Bloomberg reports today that the sudden resignation of New York Times Company CEO Janet Robinson at the end of 2011 came because she was pushed out by chairman and heir Arthur Sulzberger Jr. and his cousin, COO Michael Golden, and that for her troubles, Robinson will receive an exit package worth more than $21 million, much more than the $4.5 million in consulting fees previously reported. And yet revenue and profits at the company are down again.
The Times Co. will report its fourth-quarter earnings next week, and is projected to announce a sixth-straight year of decreased revenue, totaling $2.33 billion, or a 2.7 percent dip from 2010. Profit dropped in all four quarters, according to projections, with shares down to 41 cents from 46 cents a year prior. “The stock is kind of stuck in no-man’s land,” an analyst told Bloomberg. “‘Who’s the next CEO?’ That’s what everyone’s wondering.”

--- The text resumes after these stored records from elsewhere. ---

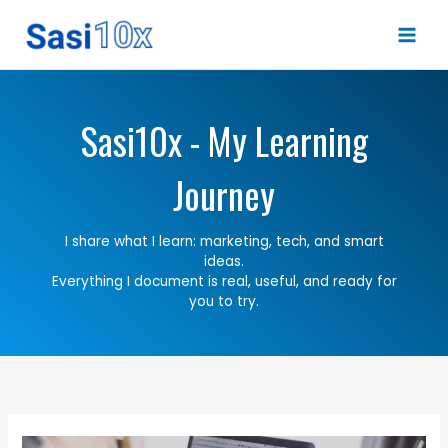
Skip
to
content
Sasi10x - My Learning
Journey
I share what I learn: marketing, tech, and smart
ideas.
Everything I document is real, useful, and ready for
you to try.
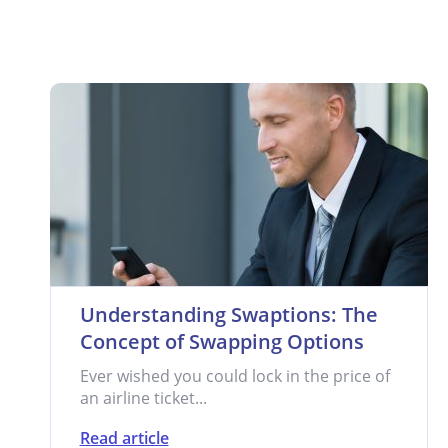
Understanding Swaptions: The
Concept of Swapping Options
Ever wished you could lock in the price of
an airline ticket...
Read article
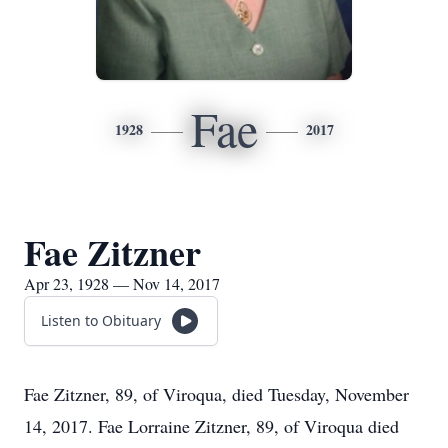
Fae
1928
2017
Fae Zitzner
Apr 23, 1928 — Nov 14, 2017
Listen to Obituary
Fae Zitzner, 89, of Viroqua, died Tuesday, November
14, 2017. Fae Lorraine Zitzner, 89, of Viroqua died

The search is ongoing, and the company hopes to hire someone from outside the family. For his part, Sulzberger has traveled to “at least a dozen conferences and panels in Istanbul, Beijing, Munich, London, Paris and Switzerland where his girlfriend, Claudia Gonzalez, works.” But the trips are to make the company a global brand, according to corporate PR.
While a sale of the company is not likely, Bloomberg has a dark bottom line amid some optimism about the digital future and reduced debt: “The company has lost more than 80 percent of its market value from a high of about $8.5 billion in 1999 to its current value of $1.18 billion. It has not paid dividends to shareholders for the past three years.”